Прошло больше года. Одичавший сад медленно оживал весной, зарастал травой и новыми побегами летом, уныло мок осенними днями. Но тоска и угрюмость уже не так давили старый особняк. Зимой деревья черными силуэтами выделялись на белом снегу. А когда опять пришла весна, старик обрезал несколько яблонь, начал понемногу расчищать заросли. Весной дочка родила второго сына, как близнеца похожего на первого. Старик помнил, будто ему слышались весной чьи-то шаги, а летом словно кто-то стучал в окно — может, ветка груши. Он ни разу не видел Толика, не знал, когда он бывал у них. Он уже ясно видел в дочери ее мать — ее черты, ее силу. Старик знал, чем больше скрывает женщина от всего мира, тем больше раскрывает она одному, в котором для нее весь мир. Такие женщины умеют любить так сильно, что это поддерживает их в любой беде, в любом несчастье; теперь он уже не боялся умереть и оставить дочь одну. Он понял, что там, где когда-то у него опустились руки, победила скрытая женская сила, та самая, что осталась дочке в наследство от матери. Старик успокоился, начал понемногу стареть. Жизнь шла своим чередом. Внуки росли, все приходило в привычные человеческие формы забот, огорчений, радостей, больших и малых дел. Старший уже ходил в школу. Старику хотелось заниматься с ним, он взялся за латынь, но потом перестал, потому что понял: как когда-то ему, босоногому мальчишке, зачарованному звуками органа в костеле, не дано было прожить жизнь в этом городке, так и внуку, наверное, суждено «ходить по межгороду», лихо крутить баранку и весело показывать глазами случайной пассажирке на надпись против сиденья: «Девушка, почему вы молчите?» Младшего дочка брала с собой на работу. Старик сидел с ним, только когда она ходила в нарсуд, подрабатывать машинисткой. Иногда у нее ни с того ни с сего появлялись деньги, старик думал — от Толика.
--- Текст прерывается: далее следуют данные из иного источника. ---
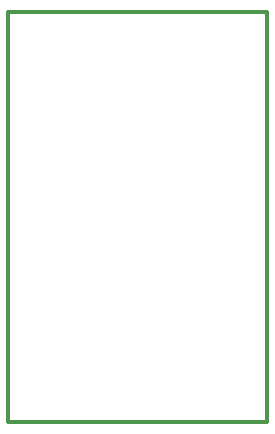
<source format=gbr>
%FSLAX34Y34*%
%MOMM*%
%LNOUTLINE*%
G71*
G01*
%ADD10C,0.300*%
%LPD*%
G54D10*
X1591Y1564D02*
X1588Y348397D01*
X52388Y348397D01*
G54D10*
X220822Y1564D02*
X220822Y348433D01*
G54D10*
X52388Y348397D02*
X220822Y348433D01*
G54D10*
X1591Y1564D02*
X220822Y1564D01*
M02*

</source>
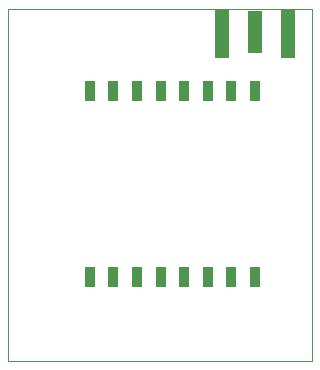
<source format=gbr>
%TF.GenerationSoftware,KiCad,Pcbnew,(5.1.4)-1*%
%TF.CreationDate,2019-10-27T14:05:37-07:00*%
%TF.ProjectId,spriteSAMD,73707269-7465-4534-914d-442e6b696361,rev?*%
%TF.SameCoordinates,Original*%
%TF.FileFunction,Paste,Top*%
%TF.FilePolarity,Positive*%
%FSLAX46Y46*%
G04 Gerber Fmt 4.6, Leading zero omitted, Abs format (unit mm)*
G04 Created by KiCad (PCBNEW (5.1.4)-1) date 2019-10-27 14:05:37*
%MOMM*%
%LPD*%
G04 APERTURE LIST*
%ADD10C,0.100000*%
%ADD11R,1.219200X3.549200*%
%ADD12R,1.299200X4.149200*%
%ADD13R,0.949200X1.749200*%
G04 APERTURE END LIST*
D10*
X145999200Y-65938400D02*
X170408600Y-65938400D01*
X145999200Y-95707200D02*
X145999200Y-65938400D01*
X171704000Y-95707200D02*
X145999200Y-95707200D01*
X171704000Y-65938400D02*
X171704000Y-95707200D01*
X170408600Y-65938400D02*
X171704000Y-65938400D01*
D11*
X166903400Y-67846600D03*
D12*
X164078400Y-68046600D03*
X169728400Y-68046600D03*
D13*
X152893000Y-72846600D03*
X154893000Y-72846600D03*
X156893000Y-72846600D03*
X158893000Y-72846600D03*
X160893000Y-72846600D03*
X162893000Y-72846600D03*
X164893000Y-72846600D03*
X166893000Y-72846600D03*
X166893000Y-88646600D03*
X164893000Y-88646600D03*
X162893000Y-88646600D03*
X160893000Y-88646600D03*
X158893000Y-88646600D03*
X156893000Y-88646600D03*
X154893000Y-88646600D03*
X152893000Y-88646600D03*
M02*

</source>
Толика они однажды встретили на высоких ступеньках мебельного магазина. Все трое смутились. Толик давно уже работал на «межгороде», много зарабатывал, построил дом, женился. Женщина в малиновом пальто, одной рукой помогая продавцу вытаскивать собранное трюмо, другой приоткрыла тяжелую стеклянную дверь и крикнула: «Ну что стал, разинул рот, иди тащи», — и Толик торопливо побежал. Они погрузили трюмо на машину и уехали. Дочь поспешила в магазин, старик ничего не говорил, он ведь все понимал. Старику уже было за восемьдесят. Он по-прежнему чувствовал себя одиноким. Хотя больше не ходил по мокрому саду и не шептал: «Vae soli», — стоя у окна, но одиночество, словно тень, осталось.
«Многие топят это в водке или вине, не знаю, я почти совсем не пью, может, это и плохо», — говорил он мне, когда мы сидели с ним на веранде. Была осень, на улице начинало темнеть, старик поглядывал на часы. «Сегодня придет совсем поздно, — продолжал он рассказывать, — скажет, что задержалась. Сегодня пятница. Толик возвращается из рейса, она прячется на повороте, чтобы мельком увидеть его в кабине. Каждую пятницу, потом как на крыльях. Вся в мать…»
Через много лет мне опять случилось быть в городе. Особняк по-прежнему стоял на знакомой улице. Вместо деревянного забора была натянута проволочная сетка. Дорожка, когда-то поросшая мхом, залита бетоном. Я прошел по ней, словно чувствуя неровности плоских камней, вместо сада по обе стороны аккуратно расположились грядки клубники и шеренги кустов смородины. Двери открыла немолодая женщина. Да, старик давно умер. Дочка уехала, ее забрал сын — какой-то профессор или ученый. Если они нужны, адрес можно спросить у другого сына, он работает здесь, в автобазе. Этим вторым сыном хозяйка была недовольна, войти она не приглашала, а мне хотелось заглянуть на веранду, посмотреть, цел ли столик, за которым мы часто сидели со старым адвокатом. «Хотя откуда же ему быть целым, — думал я, уже выходя на улицу. — Другие люди, другая жизнь, другая мебель».
Еще раз глянул на особняк — он остался таким же, как и был, под вечной черепичной крышей, даже пятна плюща, казалось, не изменили своих очертаний.